Published on February 14th, 2014 | by Steve Gardman
Korea Eases Casino Regulations to Woo Foreign Investors
The Korean government is set to ease regulations and the issuance of casino licenses to foreign investors. The government’s intention was revealed by President Park Geun-hye at a meeting that focused on ways to boost the country’s tourism industry. According to an official from the Ministry of Culture, Sports and Tourism (MCST), the government intends to ease restrictions and even extend licenses to bidders who may not meet the conditions but excel in other areas such as financial capacity. The next step is for the government to press for a rule change in the National Assembly. So far, it has been mandatory for foreign investors to have a credit rating higher than BBB.
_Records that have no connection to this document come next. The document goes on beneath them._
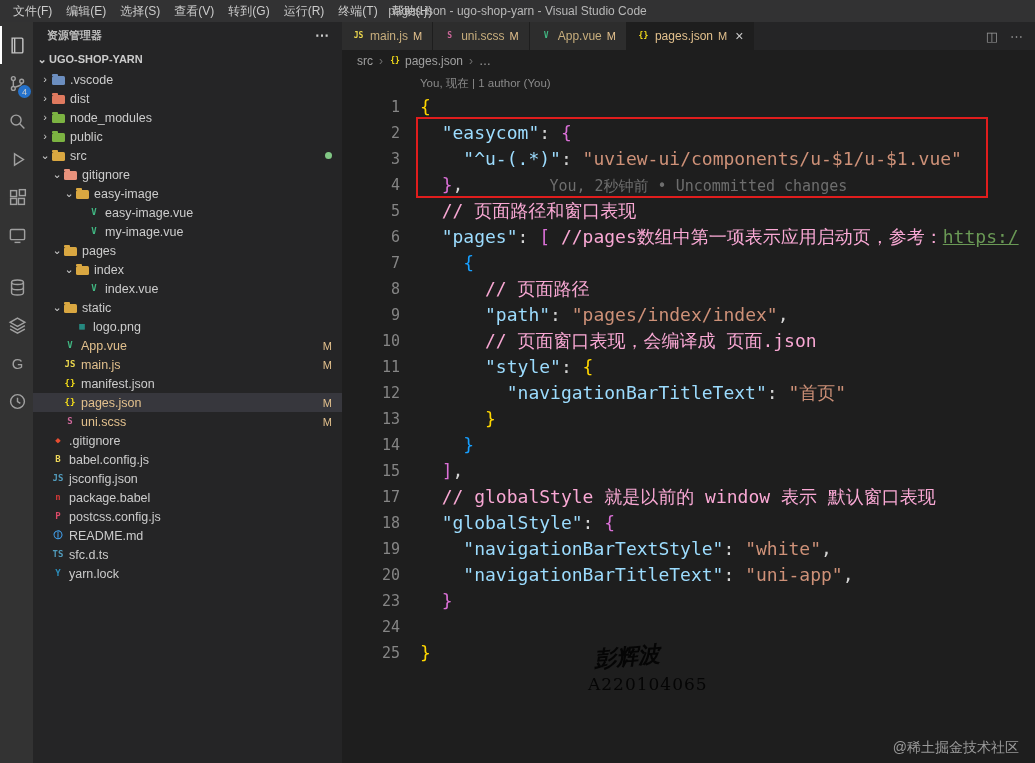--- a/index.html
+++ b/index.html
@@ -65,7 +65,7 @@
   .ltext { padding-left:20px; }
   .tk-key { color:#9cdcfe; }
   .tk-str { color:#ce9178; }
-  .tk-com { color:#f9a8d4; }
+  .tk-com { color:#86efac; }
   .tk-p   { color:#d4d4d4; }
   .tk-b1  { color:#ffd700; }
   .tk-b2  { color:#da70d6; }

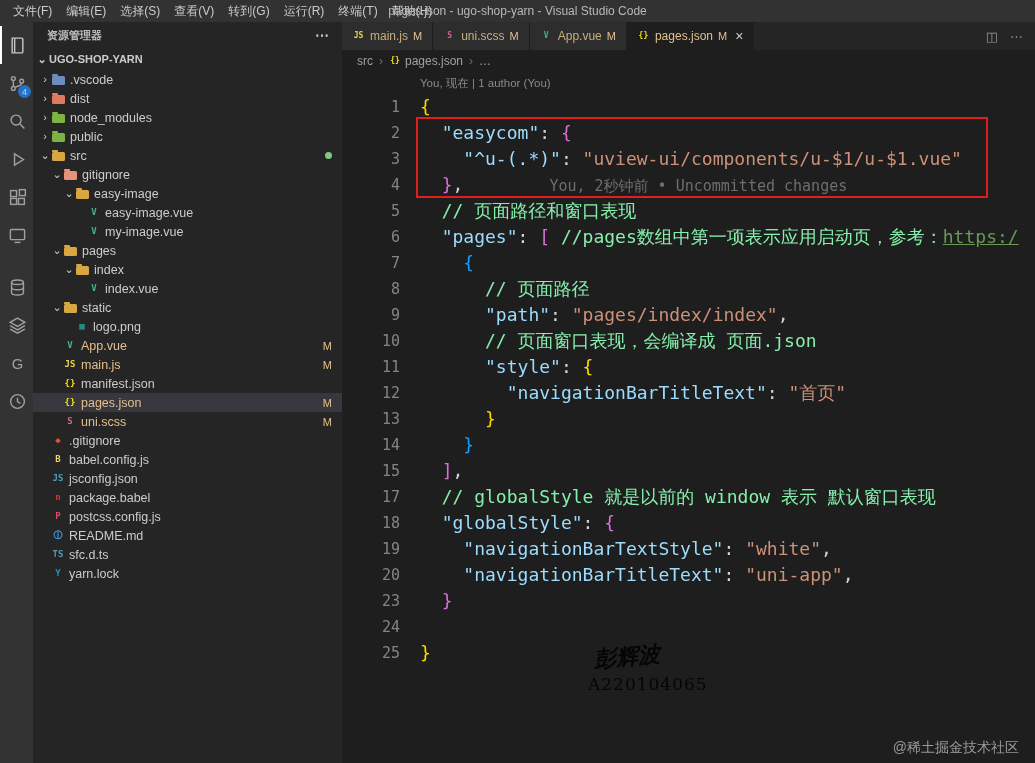--- a/index.html
+++ b/index.html
@@ -325,7 +325,7 @@
           <div class="tree-row" style="padding-left: 6px;">
             <span class="chevron"></span>
             <span class="file-glyph" style="color: rgb(203, 56, 55);">n</span>
-            <span class="tree-label">package.babel</span>
+            <span class="tree-label">package.json</span>
             <span class="row-right"></span>
           </div>
           <div class="tree-row" style="padding-left: 6px;">

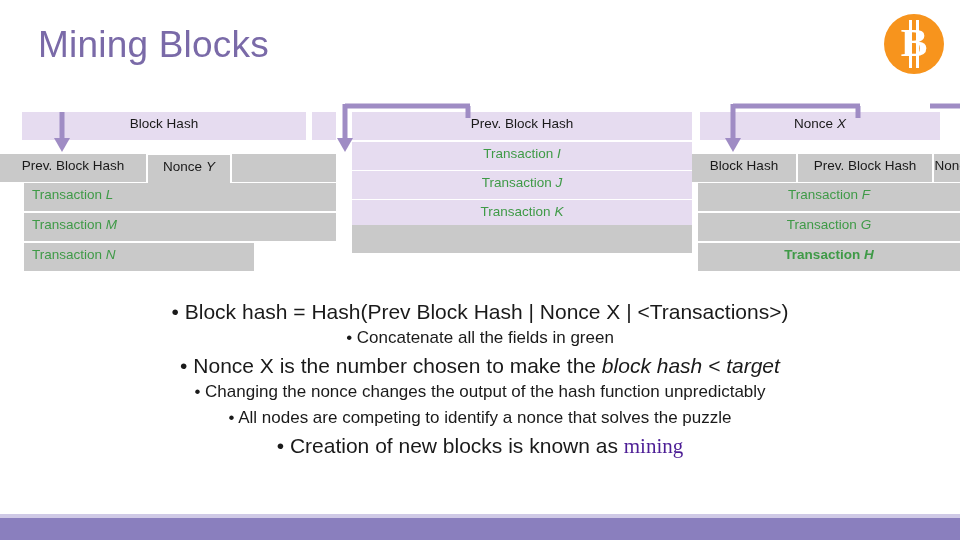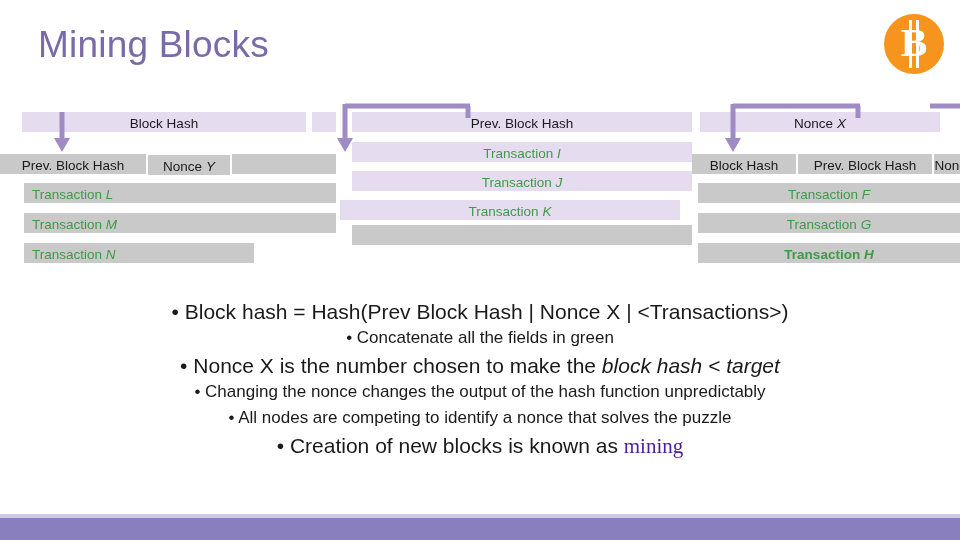--- a/index.html
+++ b/index.html
@@ -64,7 +64,7 @@
 
   .row {
     position: absolute;
-    height: 20px;
+    height: 28px;
     line-height: 24px;
     font-size: 13.5px;
     color: #1a1a1a;

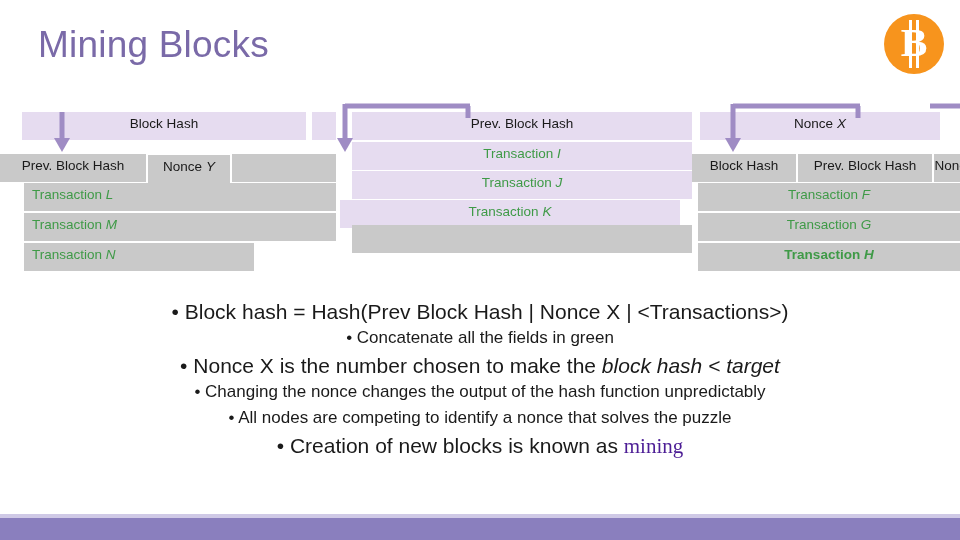--- a/index.html
+++ b/index.html
@@ -144,7 +144,7 @@
 
     <div class="row greenpurple center" style="left:352px; top:142px; width:340px;">Transaction <span class="it">I</span></div>
     <div class="row greenpurple center" style="left:352px; top:171px; width:340px;">Transaction <span class="it">J</span></div>
-    <div class="row greenpurple center" style="left:340px; top:200px; width:340px;">Transaction <span class="it">K</span></div>
+    <div class="row greenpurple center" style="left:352px; top:200px; width:340px;">Transaction <span class="it">K</span></div>
     <div class="row grey" style="left:352px; top:225px; width:340px;"></div>
   </div>
 

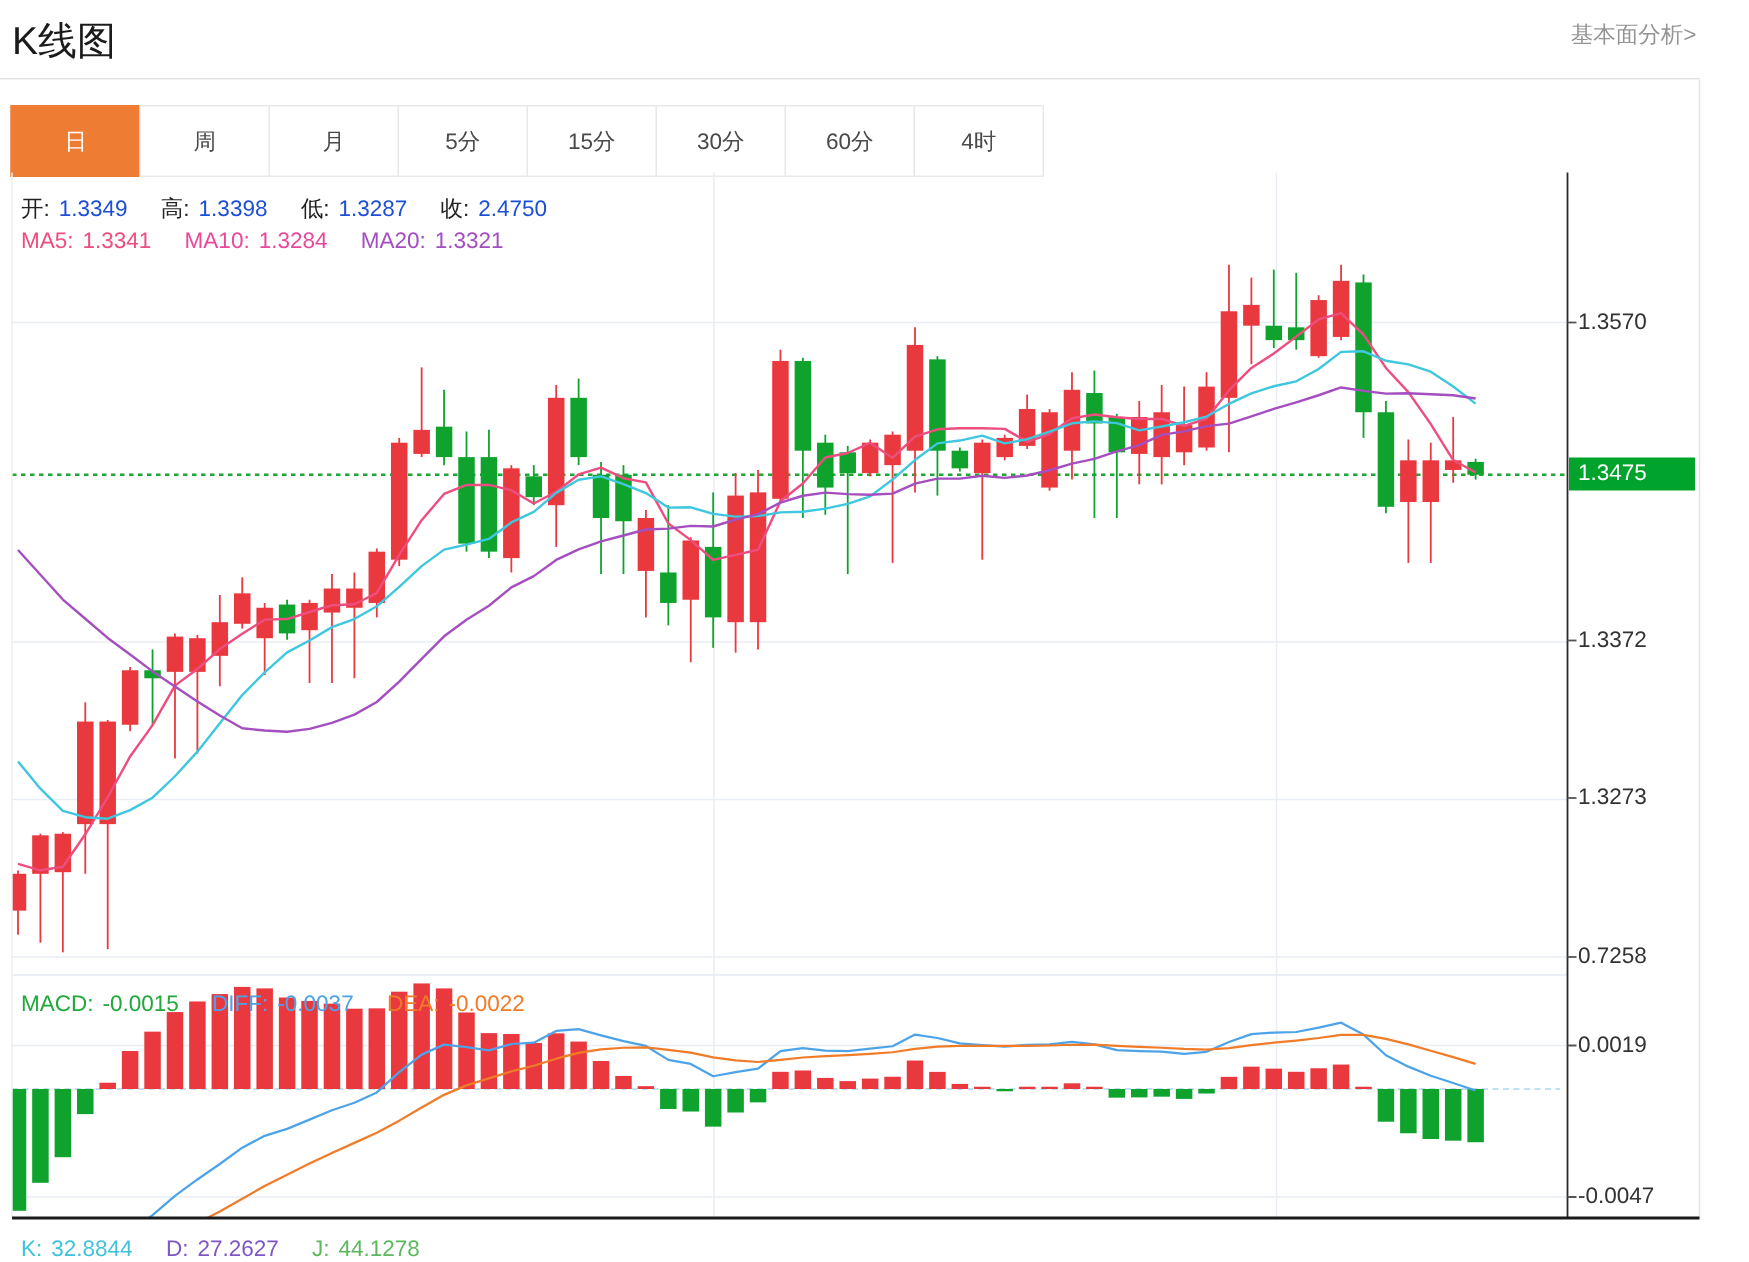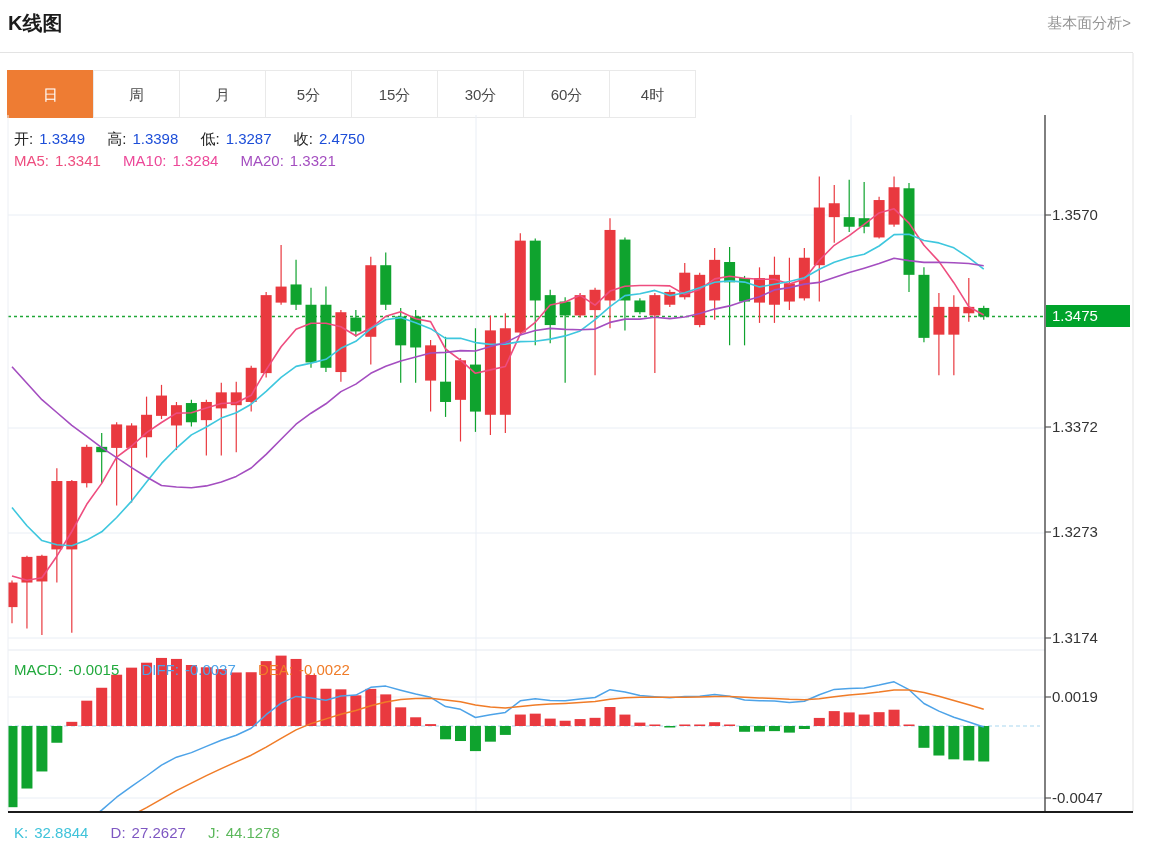--- a/index.html
+++ b/index.html
@@ -5,7 +5,7 @@
   html,body{margin:0;padding:0;background:#fff;}
   #page{position:relative;width:1166px;height:841px;background:#fff;overflow:hidden;
         font-family:"Liberation Sans","DejaVu Sans",sans-serif;}
-  #page-title{position:absolute;left:8px;top:10px;font-size:20px;font-weight:bold;color:#1b1b1b;}
+  #page-title{position:absolute;left:8px;top:10px;font-size:26px;font-weight:normal;color:#1b1b1b;}
   #fund-link{position:absolute;right:35px;top:14px;font-size:15px;color:#949494;cursor:pointer;}
   #header-divider{position:absolute;left:0;top:52px;width:1133px;height:1px;background:#e3e3e3;}
   #tabbar{position:absolute;left:8px;top:70px;display:flex;}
For casino operators worldwide, this comes as a welcome change and presents the opportunity to enter Asia’s fourth largest economy. LOCZ Korea already made plans to invest around 1.23 trillion won in a casino resort on Yeongjong Island near Incheon International Airport. However, the project suffered a setback last year when the MSCT rejected their proposal due to their joint venture failed to reach the minimum required credit ratings.
LOCZ Korea was a joint venture between U.S. casino operator Caesars Entertainment, the Indonesian based Lippo Group, and a local third party. There are 17 licensed casinos in the country. However, 16 of them only permit foreigners to play while Kangwon Land Resort in a remote mountain area 100 miles from Seoul is the only one that is open to locals. However, Kangwon’s annual revenue of $1 billion is far more than all the other casinos combined.
Casino fever hits Singapore, spreads to Taiwan and Japan
Singapore reported a 50 percent increase in tourism receipts within two years since the opening of the Marina Bay Sands and Sentosa casino resorts. The country is reported to gain twofold with tourism receipts crossing $18 billion. Much of this revenue may come from foreigners since local residents are still required to pay an entrance fee of $80 while foreigners are permitted free. The move aims to deter low income groups from risking their money and is a welcome attempt to promote responsible gambling.
The Taiwan Legislature is also expected to permit the launch of casinos while Japan is said to be following suit. The Japanese government plans to triple the number of foreign tourists in the next twenty years, with plans to build casinos as well. Some analysts believe that Japan could generate as much as $15 billion a year in gross gambling revenue. Investments in casinos in both Taiwan and Japan are expected to be worth billions of dollars.